Robin might not get his pig back, but he honors her by returning home and finally playing the cassette tape of his wife singing to him in full. We honor all love, and thus all grief, by allowing it to live on through quiet moments of remembrance; it hurts like hell but you still do it, because it matters.
I honor Mark by still taking him, and talking to him, about the movies.
After you died, I didn’t have an idea for months. All I had were memories and thoughts trying to process or survive. I still wrote a lot, but it was all journaling or letters to you, archiving my grief or our memories.
I used to have so many ideas. You’d sit up against the wall in bed while I told you everything that I had been thinking about with my wild hand gestures. Halfway through my speech, I’d become self-consciously aware of your gaze and apologize for going on for so long.

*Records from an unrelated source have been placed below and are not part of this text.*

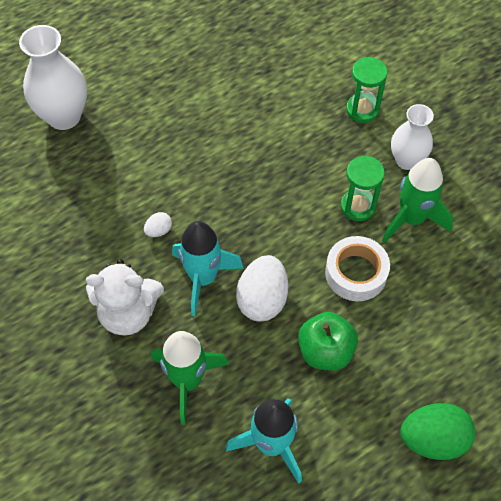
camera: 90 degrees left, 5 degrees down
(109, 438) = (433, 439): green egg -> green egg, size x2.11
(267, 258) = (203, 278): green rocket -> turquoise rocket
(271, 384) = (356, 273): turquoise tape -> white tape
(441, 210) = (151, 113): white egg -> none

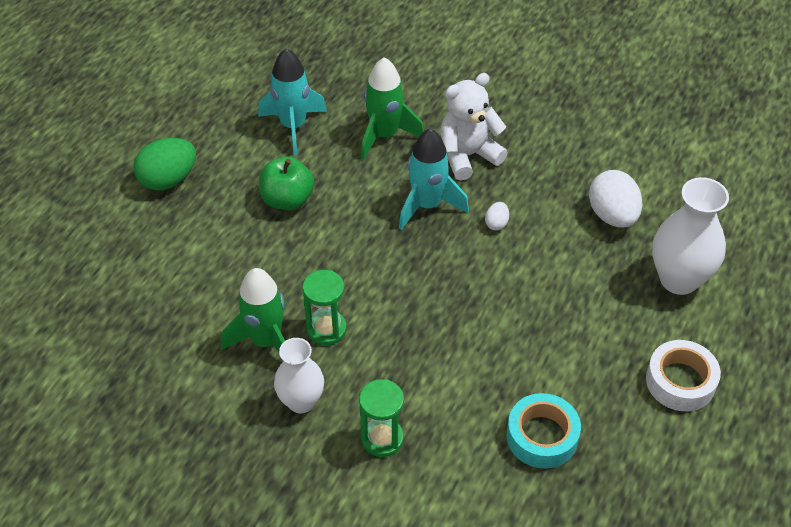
camera: 150 degrees right, 10 degrees down
(254, 63) = (542, 436): none -> turquoise tape
(262, 299) = (365, 212): white egg -> white egg (612, 215)
(356, 273) = (295, 269): white tape -> white tape (680, 381)

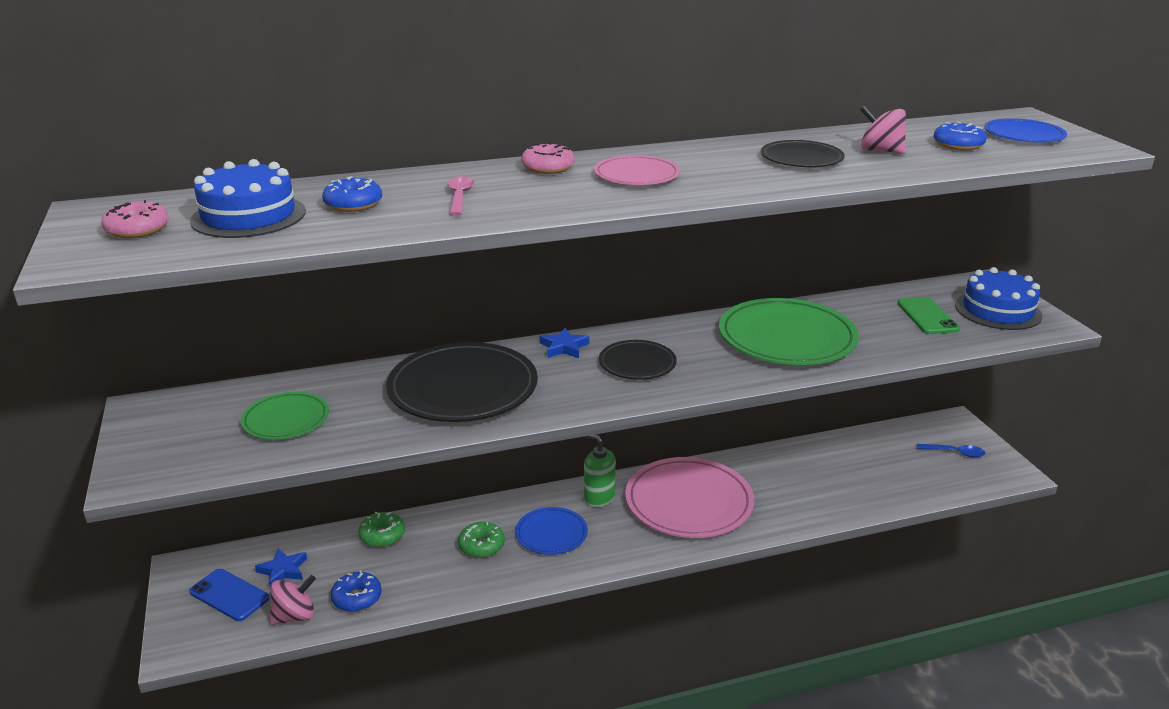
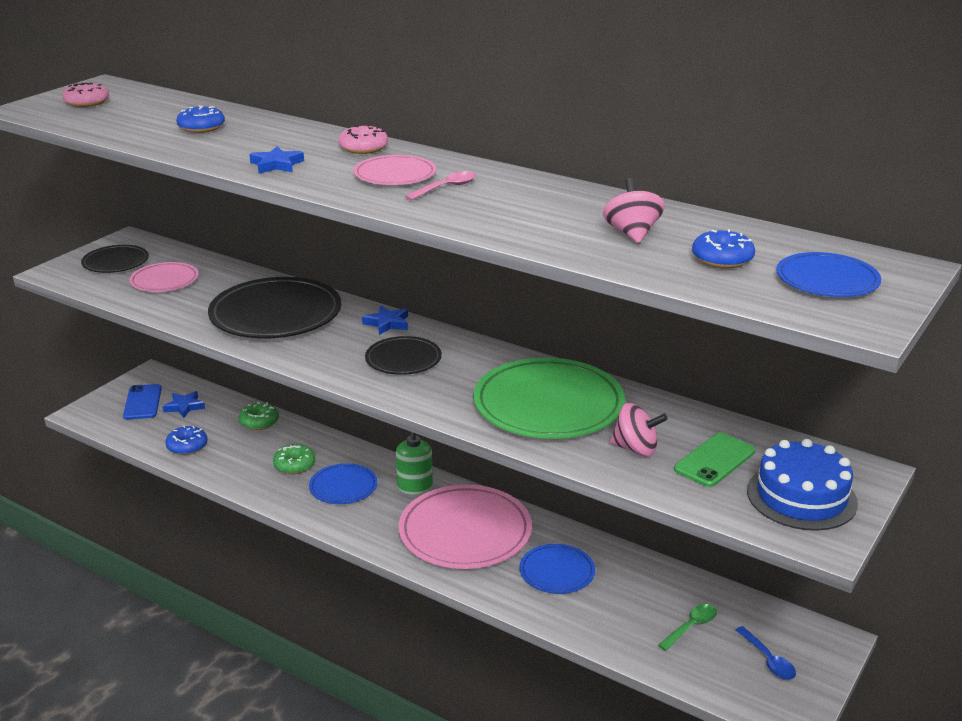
camera: 50 degrees right, 0 degrees up
(248, 216) = (143, 114): blue cake -> none
(286, 419) = (164, 281): green plate -> pink plate
(295, 616) = (147, 434): pink spinning top -> pink spinning top (635, 449)
(459, 197) = (259, 145): pink spoon -> pink spoon (446, 188)
(528, 203) = (276, 165): none -> blue star
(783, 486) = (557, 572): none -> blue plate
(801, 158) = (546, 212): black plate -> black plate (115, 262)
(897, 463) = (691, 627): none -> green spoon

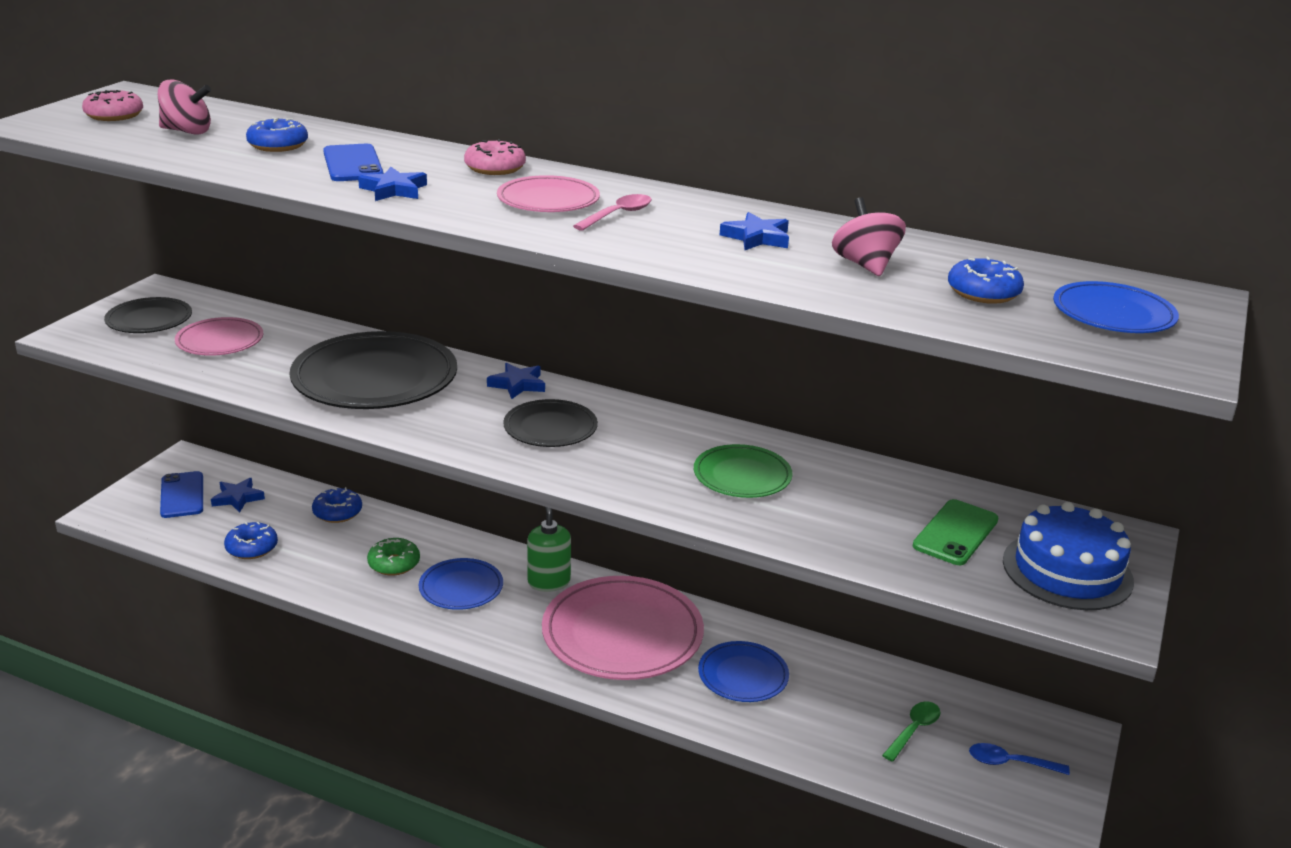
camera: 10 degrees left, 0 degrees up
(253, 143) = (353, 164): none -> blue phone
(259, 422) = (337, 512): green donut -> blue donut
(548, 405) = (742, 476): green plate -> green plate, size x0.54
(552, 209) = (757, 237): none -> blue star
(635, 449) = (861, 524): pink spinning top -> pink spinning top (187, 131)
(768, 660) = (1010, 763): blue spoon -> blue spoon turned 135 degrees clockwise

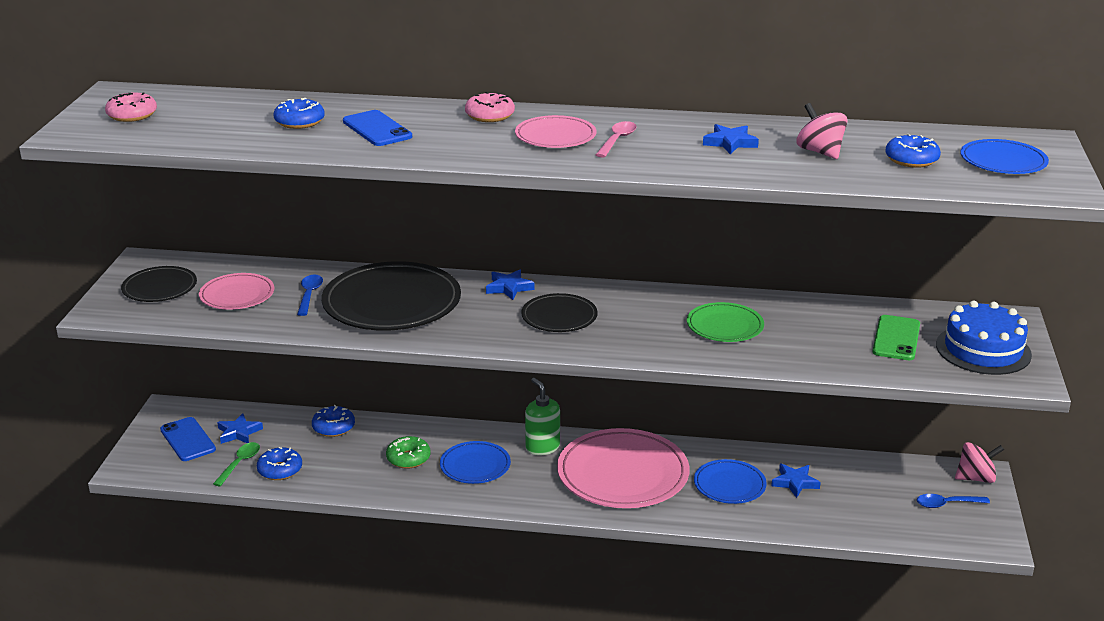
camera: 15 degrees left, 0 degrees up
(187, 131) = (211, 121): pink spinning top -> pink spinning top (975, 478)
(294, 354) = (309, 295): none -> blue spoon
(394, 190) = (432, 146): blue star -> blue star (795, 482)
(913, 730) = (870, 496): green spoon -> green spoon (240, 463)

You’d smile that sweet smile and simply say, “I love your long stories.”
That look and that line are burnt into my memory. I hope if I’m lucky enough to make it to old age, that I never lose it. I didn’t know being seen or loved like that was possible.
Today I wrote 3158 new words—a first draft. I had forgotten what it felt like to have an idea. To write something with the intention to come back and improve upon. Today I wrote 3158 words and then texted my friends the exact number. I wrote for you, but also, and maybe mostly, I wrote for me.
I love you Mark, thank you for holding my hand.